Selection of aptamers for a non-DNA binding protein in the context of cell lysate Original Research Article

Aptamer-facilitated Protein Isolation from Cells (AptaPIC) is a recently introduced method that allows, in particular, generation of aptamers for a protein target in a context of a crude cell lysate. The approach enables efficient, tag-free, affinity purification of target proteins which are not available in a pure form a priori, and for which no affinity ligands are available. In the proof-of-principle work, AptaPIC was used to develop aptamers for and purify MutS, a DNA mismatch repair protein. The DNA-binding nature of MutS raised concerns that AptaPIC was not a generic technique and could be inapplicable to protein targets that do not possess native nucleic acid-binding properties.

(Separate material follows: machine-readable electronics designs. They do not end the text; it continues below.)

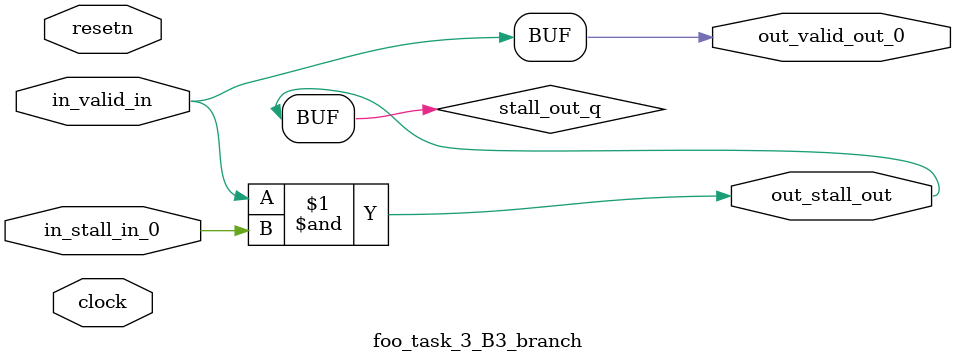
<source format=sv>



(* altera_attribute = "-name AUTO_SHIFT_REGISTER_RECOGNITION OFF; -name MESSAGE_DISABLE 10036; -name MESSAGE_DISABLE 10037; -name MESSAGE_DISABLE 14130; -name MESSAGE_DISABLE 14320; -name MESSAGE_DISABLE 15400; -name MESSAGE_DISABLE 14130; -name MESSAGE_DISABLE 10036; -name MESSAGE_DISABLE 12020; -name MESSAGE_DISABLE 12030; -name MESSAGE_DISABLE 12010; -name MESSAGE_DISABLE 12110; -name MESSAGE_DISABLE 14320; -name MESSAGE_DISABLE 13410; -name MESSAGE_DISABLE 113007; -name MESSAGE_DISABLE 10958" *)
module foo_task_3_B3_branch (
    input wire [0:0] in_stall_in_0,
    input wire [0:0] in_valid_in,
    output wire [0:0] out_stall_out,
    output wire [0:0] out_valid_out_0,
    input wire clock,
    input wire resetn
    );

    wire [0:0] stall_out_q;


    // stall_out(LOGICAL,6)
    assign stall_out_q = in_valid_in & in_stall_in_0;

    // out_stall_out(GPOUT,4)
    assign out_stall_out = stall_out_q;

    // out_valid_out_0(GPOUT,5)
    assign out_valid_out_0 = in_valid_in;

endmodule

</source>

Here we prove that these concerns are invalid. We used AptaPIC to generate pools of aptamers for human Platelet-Derived Growth Factor chain B (PDGF-B) protein, a non-DNA binding protein, in the context of a bacterial cell lysate, and subsequently purify it from the same lysate. Within a small number of rounds, the efficiencies of aptamer selection were similar in conventional Systematic Evolution of Ligands by Exponential Enrichment (SELEX) for pure protein and in AptaPIC for protein in the cell lysate. The conventional selection approach resulted in an aptamer pool with an EC50 value of 2.0 ± 0.1 μM, while the AptaPIC selection approach resulted in a pool with an EC50 value of 3.9 ± 0.4 μM. Our results clearly demonstrate that selection of aptamers for proteins in the cell lysate is not only realistic but also efficient.